● **EXERCISE TEXT**:

The Book That Ate My Life

This book almost killed me. Many people have been amused at the reference to it as “The Book That Ate My Life” in the acknowledgments, but it was damn near true.

For one thing, I was already horribly behind schedule. We (my publishers at DAW and I) had planned that I would write one volume a year, and I was something like two and a half years behind deadline before I even began TO GREEN ANGEL TOWER.

It also coincided with a very difficult part of my life, where — among other things — my first marriage ended. I was a mess.

Last but not least, I had set up a very complex story and promised to finish it in one more volume. Thus, TGAT (as my friends on-line came to call it, pronounced “Tee-Gat”) would prove to be terrifyingly long. When I finished it, the manuscript was 1650 pages, a stack of paper over a foot tall. It barely made it into hardcover binding, and was so large it had to be published in two volumes in paperback.

● **WORK ITEM**: Decide whether each statement agrees with the account of writing TO GREEN ANGEL TOWER, giving yes or no plus the deciding words quoted from it: 1. The writer was already behind deadline before starting the book. 2. The paperback came out as a single volume. 3. The finished manuscript ran to 1650 pages. The lines that come next were taken from a different source.

● **DATA PROVIDED**:
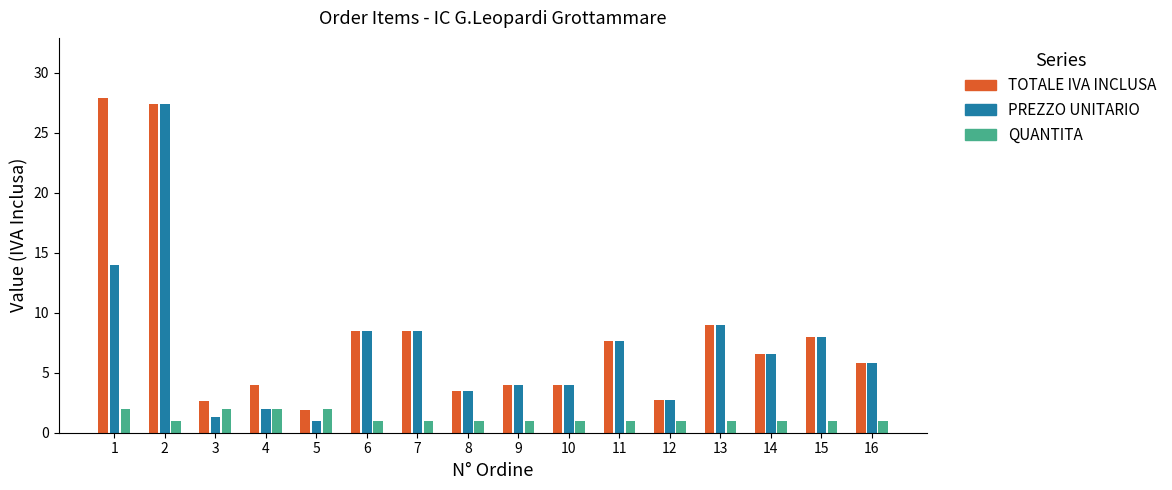

What is the difference between the highest and lowest values at 14?

5.5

● **ANSWER TO THE PROBLEM**:
1. Yes: "I was something like two and a half years behind deadline before I even began TO GREEN ANGEL TOWER."
2. No: "was so large it had to be published in two volumes in paperback."
3. Yes: "the manuscript was 1650 pages"